But the silver lining to failure is the opportunity for more practice, which you obviously need. Like a meditation practice, good hunting practice means clearing your mind of distracting thoughts that would take you out of the moment. It helps build the mental strength you need to learn from your mistakes but not dwell on them, as you go back out there again, and you practice.

If you bagged your beast early, then I guess you didn’t need the extra practice. Otherwise, consider yourself enrolled in the Loser School of Hunting.

I often find myself still in class, late into the season, while more successful hunters have already oiled their boots and washed their long underwear. They sit by the fire drinking their cocoa and rubbing their hands with lotion while I press through the frozen drifts in search of animals that only get more skittish as the season progresses. As the practice winds on, successful partners quit hunting and must be replenished from the dwindling pool of those who’ve yet to score. Your buddies may leave you behind during the season, but if you end up empty-handed they will be there with frozen packages of meat to help get you through the winter.

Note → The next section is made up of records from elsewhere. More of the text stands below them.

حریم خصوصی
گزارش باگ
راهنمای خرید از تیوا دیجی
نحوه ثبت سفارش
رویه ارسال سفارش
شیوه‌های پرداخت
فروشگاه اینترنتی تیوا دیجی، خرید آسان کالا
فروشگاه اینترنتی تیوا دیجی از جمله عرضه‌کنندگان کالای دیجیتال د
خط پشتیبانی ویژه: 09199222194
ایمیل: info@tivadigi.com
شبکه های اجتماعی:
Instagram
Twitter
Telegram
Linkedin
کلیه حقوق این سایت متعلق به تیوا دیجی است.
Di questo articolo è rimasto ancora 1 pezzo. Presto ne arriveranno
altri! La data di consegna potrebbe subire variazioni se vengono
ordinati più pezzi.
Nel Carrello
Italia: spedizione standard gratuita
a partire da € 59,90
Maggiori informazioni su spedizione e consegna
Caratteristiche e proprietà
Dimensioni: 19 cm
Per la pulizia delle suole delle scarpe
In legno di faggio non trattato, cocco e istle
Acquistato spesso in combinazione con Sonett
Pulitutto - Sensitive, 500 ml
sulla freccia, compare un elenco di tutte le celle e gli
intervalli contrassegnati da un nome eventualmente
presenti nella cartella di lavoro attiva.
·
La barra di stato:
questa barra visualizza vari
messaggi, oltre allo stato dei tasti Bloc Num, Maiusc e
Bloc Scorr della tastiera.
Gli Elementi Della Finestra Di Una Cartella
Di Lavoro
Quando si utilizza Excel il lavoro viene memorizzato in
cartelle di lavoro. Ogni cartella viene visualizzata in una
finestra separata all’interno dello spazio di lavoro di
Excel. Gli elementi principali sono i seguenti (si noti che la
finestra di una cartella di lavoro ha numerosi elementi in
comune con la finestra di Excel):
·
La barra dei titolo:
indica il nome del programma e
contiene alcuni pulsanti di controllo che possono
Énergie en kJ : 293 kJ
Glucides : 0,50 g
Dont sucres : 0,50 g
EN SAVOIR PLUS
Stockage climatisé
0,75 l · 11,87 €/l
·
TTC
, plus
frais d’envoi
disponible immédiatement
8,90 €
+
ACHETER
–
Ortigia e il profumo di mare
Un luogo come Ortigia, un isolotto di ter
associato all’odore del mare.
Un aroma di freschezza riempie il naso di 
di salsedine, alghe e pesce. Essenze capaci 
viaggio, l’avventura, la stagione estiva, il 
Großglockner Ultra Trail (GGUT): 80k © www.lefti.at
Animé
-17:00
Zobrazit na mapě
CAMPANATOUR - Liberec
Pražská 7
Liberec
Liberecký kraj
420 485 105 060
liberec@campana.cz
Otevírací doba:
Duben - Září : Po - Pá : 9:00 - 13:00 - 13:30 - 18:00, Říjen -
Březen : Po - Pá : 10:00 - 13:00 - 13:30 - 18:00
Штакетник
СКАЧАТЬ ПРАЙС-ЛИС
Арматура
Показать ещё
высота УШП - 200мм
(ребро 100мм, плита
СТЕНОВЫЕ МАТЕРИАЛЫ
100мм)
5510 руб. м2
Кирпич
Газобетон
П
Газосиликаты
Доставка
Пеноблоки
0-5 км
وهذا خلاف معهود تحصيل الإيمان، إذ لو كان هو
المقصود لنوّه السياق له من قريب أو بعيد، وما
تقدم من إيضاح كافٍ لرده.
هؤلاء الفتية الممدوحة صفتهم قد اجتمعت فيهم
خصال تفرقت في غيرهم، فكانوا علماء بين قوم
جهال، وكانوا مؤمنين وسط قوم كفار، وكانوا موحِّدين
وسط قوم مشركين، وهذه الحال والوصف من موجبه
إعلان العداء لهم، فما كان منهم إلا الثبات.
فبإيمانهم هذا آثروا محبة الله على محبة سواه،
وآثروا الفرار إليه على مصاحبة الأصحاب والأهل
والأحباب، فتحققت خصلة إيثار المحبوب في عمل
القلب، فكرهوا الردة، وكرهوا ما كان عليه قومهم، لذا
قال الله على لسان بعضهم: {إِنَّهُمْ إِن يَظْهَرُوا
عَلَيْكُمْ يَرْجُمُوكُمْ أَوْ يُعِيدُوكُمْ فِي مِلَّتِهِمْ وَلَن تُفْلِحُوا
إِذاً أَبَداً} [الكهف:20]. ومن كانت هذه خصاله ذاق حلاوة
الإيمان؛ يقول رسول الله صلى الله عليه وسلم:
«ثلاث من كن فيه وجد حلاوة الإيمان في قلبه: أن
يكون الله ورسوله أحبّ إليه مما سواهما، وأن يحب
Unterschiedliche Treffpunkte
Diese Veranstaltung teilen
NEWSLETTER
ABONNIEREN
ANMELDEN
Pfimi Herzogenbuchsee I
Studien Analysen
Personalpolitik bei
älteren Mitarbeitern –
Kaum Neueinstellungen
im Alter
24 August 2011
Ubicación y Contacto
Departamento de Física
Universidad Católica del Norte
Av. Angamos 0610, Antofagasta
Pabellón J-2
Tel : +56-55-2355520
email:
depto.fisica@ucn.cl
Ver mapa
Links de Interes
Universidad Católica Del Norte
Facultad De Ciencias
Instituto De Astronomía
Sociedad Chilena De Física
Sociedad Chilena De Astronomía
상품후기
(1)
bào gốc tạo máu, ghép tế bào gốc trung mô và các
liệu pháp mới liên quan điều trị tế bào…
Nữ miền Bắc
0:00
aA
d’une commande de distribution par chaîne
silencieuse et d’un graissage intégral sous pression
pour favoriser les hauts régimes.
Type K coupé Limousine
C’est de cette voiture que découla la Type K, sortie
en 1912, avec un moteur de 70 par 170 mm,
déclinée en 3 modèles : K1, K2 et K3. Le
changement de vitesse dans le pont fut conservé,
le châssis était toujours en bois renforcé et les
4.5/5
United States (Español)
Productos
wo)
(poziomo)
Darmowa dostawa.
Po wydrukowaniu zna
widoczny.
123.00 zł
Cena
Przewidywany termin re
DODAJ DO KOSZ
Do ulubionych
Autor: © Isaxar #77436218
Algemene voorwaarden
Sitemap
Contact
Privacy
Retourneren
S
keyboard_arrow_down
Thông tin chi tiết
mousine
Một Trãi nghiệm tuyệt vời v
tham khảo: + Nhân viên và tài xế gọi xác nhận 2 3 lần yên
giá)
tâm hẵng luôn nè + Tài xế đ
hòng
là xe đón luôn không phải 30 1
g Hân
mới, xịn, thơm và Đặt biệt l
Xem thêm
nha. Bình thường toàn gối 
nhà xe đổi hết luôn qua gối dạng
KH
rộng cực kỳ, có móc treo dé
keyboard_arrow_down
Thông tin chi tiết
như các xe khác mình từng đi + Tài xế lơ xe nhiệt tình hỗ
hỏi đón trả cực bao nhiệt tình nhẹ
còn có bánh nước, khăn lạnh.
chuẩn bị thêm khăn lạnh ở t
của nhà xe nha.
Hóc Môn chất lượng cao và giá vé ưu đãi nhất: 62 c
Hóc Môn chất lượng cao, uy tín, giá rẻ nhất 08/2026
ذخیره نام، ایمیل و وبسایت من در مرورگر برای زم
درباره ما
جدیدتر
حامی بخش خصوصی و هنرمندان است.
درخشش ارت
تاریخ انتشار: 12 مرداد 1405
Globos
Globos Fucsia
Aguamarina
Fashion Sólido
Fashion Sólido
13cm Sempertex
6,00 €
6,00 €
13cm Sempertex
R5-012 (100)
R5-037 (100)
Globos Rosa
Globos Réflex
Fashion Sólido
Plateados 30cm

Adversity, it is said, introduces a man to himself, and hunting does the same. In addition to meeting yourself, you meet your community of hunters, and the ecosystem that both sustains and challenges you in a zig-zagged journey that makes the prize all the more rewarding.

As a wild meat eater, the moderation-oriented dietary guidelines don’t speak for me. Nor do warnings about the environmental impact of meat. And as a hunter, the fear-mongers at the NRA don’t speak for me either, despite the organization’s dubious claim of being the largest hunting organization in the world. But I’m hardly alone among meat eaters and hunters. I’ve got my fellow grads from the Loser School of Hunting to fall back on. And any hunter who tells you he or she has never attended that school is either a liar, or talented enough to deserve our sympathies for having missed out on some of life’s great opportunities for growth. Because there are no bad days hunting, only hard lessons learned. And the right to eat meat, from your animal or another, is truly earned.